9. How Ground Truth for Training Set Was Established

As no specific "training set" or machine learning model is described, the concept of establishing ground truth for a training set is not applicable here. The device's underlying principles are based on microbiological growth inhibition and biochemical reactions, where the "ground truth" for developing and manufacturing the panels themselves likely stems from extensive historical microbiological data, reference methods, and quality control specifications (e.g., NCCLS standards).

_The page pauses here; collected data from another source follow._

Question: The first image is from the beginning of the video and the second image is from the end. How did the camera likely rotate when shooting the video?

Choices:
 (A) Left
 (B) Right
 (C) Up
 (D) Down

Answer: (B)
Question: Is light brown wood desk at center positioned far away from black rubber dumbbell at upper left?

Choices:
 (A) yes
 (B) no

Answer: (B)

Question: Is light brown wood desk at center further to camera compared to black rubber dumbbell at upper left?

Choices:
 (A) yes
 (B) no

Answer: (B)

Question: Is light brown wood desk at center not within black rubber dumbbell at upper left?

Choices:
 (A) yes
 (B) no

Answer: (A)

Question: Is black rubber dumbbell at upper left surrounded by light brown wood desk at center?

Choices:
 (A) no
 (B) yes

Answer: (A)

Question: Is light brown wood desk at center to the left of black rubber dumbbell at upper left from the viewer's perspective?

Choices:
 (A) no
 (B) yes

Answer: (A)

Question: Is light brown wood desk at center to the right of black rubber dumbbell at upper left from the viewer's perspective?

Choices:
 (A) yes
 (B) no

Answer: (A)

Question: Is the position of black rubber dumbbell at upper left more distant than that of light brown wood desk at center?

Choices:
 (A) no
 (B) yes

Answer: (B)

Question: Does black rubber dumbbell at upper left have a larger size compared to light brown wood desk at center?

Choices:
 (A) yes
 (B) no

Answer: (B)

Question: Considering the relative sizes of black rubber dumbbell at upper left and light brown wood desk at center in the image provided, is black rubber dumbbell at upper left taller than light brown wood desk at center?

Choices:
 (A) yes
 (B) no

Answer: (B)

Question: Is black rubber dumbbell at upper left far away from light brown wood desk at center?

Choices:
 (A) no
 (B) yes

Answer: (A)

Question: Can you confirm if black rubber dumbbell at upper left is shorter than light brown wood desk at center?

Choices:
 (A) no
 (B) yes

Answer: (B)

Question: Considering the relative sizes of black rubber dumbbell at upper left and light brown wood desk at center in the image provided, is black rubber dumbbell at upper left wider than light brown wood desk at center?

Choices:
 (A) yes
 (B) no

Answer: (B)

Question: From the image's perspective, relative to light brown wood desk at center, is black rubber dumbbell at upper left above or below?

§ 866.1620 Antimicrobial susceptibility test disc.

(a)
Identification. An antimicrobial susceptibility test disc is a device that consists of antimicrobic-impregnated paper discs used to measure by a disc-agar diffusion technique or a disc-broth elution technique the in vitro susceptibility of most clinically important bacterial pathogens to antimicrobial agents. In the disc-agar diffusion technique, bacterial susceptibility is ascertained by directly measuring the magnitude of a zone of bacterial inhibition around the disc on an agar surface. The disc-broth elution technique is associated with an automated rapid susceptibility test system and employs a fluid medium in which susceptibility is ascertained by photometrically measuring changes in bacterial growth resulting when antimicrobial material is eluted from the disc into the fluid medium. Test results are used to determine the antimicrobial agent of choice in the treatment of bacterial diseases.(b)
Classification. Class II (performance standards).